33. En outre, les utilisateurs sont invités à contacter leurs banques pour contester les opérations de paiement frauduleuses. Pour ce faire, ils doivent réunir diverses informations comme la nature et le contexte de l’opération ou les actions entreprises une fois la fraude découverte.
34. Cette contestation est, bien évidemment, essentielle. Ce n’est que si elle a été bien réalisée, et ce dans un délai de 13 mois depuis la date de débit3, que la banque sera dans l’obligation de rembourser à son client le montant de l’opération non autorisée, et ce de façon immédiate4.

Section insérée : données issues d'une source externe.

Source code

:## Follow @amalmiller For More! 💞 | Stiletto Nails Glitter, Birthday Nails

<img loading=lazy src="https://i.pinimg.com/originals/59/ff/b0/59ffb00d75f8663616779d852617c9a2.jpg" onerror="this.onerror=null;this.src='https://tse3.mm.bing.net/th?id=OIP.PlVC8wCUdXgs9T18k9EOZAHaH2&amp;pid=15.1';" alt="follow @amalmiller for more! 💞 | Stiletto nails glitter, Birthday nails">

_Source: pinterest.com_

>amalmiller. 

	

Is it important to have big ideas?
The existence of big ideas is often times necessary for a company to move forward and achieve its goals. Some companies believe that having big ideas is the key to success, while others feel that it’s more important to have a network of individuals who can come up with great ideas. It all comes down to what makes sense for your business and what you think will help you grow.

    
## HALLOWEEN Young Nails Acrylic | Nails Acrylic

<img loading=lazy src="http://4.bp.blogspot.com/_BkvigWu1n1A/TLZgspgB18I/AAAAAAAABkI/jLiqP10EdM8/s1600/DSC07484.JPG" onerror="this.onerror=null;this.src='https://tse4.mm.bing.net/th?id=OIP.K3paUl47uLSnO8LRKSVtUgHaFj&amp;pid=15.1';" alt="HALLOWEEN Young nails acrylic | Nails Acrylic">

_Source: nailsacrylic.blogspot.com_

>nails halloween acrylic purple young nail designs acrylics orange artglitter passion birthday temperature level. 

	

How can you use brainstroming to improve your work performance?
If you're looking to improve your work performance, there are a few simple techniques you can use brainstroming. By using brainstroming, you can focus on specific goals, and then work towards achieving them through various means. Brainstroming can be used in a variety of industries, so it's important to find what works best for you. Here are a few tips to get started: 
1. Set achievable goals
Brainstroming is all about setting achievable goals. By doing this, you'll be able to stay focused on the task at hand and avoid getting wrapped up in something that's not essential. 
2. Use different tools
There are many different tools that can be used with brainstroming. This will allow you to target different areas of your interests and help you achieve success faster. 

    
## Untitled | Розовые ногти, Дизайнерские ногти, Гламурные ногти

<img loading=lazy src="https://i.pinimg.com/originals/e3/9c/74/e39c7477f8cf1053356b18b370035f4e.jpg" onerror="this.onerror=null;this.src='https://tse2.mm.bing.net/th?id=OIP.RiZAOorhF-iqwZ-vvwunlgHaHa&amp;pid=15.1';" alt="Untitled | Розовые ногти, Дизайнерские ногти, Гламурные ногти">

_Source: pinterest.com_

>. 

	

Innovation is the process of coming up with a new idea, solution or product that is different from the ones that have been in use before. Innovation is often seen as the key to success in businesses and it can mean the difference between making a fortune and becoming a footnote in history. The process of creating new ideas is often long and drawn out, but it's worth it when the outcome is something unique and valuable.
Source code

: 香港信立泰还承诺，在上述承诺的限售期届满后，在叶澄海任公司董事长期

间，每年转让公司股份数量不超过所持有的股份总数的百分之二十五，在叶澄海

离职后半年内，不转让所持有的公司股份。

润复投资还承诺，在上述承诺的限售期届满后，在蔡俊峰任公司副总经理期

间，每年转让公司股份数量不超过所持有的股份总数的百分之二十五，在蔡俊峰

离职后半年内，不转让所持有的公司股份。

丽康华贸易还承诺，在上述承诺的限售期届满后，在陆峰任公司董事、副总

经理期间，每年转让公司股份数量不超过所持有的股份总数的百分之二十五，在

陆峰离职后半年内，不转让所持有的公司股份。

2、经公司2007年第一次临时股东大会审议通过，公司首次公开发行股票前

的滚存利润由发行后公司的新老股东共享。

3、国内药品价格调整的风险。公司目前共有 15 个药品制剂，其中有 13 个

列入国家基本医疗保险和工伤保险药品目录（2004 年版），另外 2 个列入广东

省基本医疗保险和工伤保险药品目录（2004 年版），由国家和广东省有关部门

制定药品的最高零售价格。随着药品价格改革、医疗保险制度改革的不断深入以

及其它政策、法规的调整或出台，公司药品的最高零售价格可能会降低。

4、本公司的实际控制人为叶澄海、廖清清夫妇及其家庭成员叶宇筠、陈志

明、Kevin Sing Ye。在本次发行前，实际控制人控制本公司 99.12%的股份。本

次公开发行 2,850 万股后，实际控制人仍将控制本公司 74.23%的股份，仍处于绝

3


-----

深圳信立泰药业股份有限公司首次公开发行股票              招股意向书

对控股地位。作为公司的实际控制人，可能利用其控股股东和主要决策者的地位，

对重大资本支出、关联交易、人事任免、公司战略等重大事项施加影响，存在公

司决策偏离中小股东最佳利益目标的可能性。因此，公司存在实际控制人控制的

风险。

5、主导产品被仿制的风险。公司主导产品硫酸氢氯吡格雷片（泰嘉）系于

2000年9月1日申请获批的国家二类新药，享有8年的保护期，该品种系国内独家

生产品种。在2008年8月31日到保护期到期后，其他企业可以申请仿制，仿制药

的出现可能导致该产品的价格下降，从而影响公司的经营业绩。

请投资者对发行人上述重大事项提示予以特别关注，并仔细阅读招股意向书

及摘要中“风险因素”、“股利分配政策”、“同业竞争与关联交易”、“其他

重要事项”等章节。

35. Il est utilement rappelé, par le rapport étudié, que dans le cas où la banque n’honorerait pas ses obligations, les utilisateurs peuvent prendre contact avec le service de réclamation de l’établissement en question. En cas de réponse insatisfaisante de la part de ce service, les utilisateurs peuvent soumettre gratuitement leur litige au médiateur de la consommation, désigné par leur banque.
36. En tout état de cause, la banque devra impérativement prendre contact avec les clients concernés et, en cas de refus de remboursement, leur communiquer les modalités suivant lesquelles une réclamation peut être déposée.
37. Une action contentieuse sera, bien évidemment, possible dans une telle hypothèse. Les contributions de ce hors-série de la revue Banque et Droit reprendront en détail les différentes procédures et solutions applicables en la matière.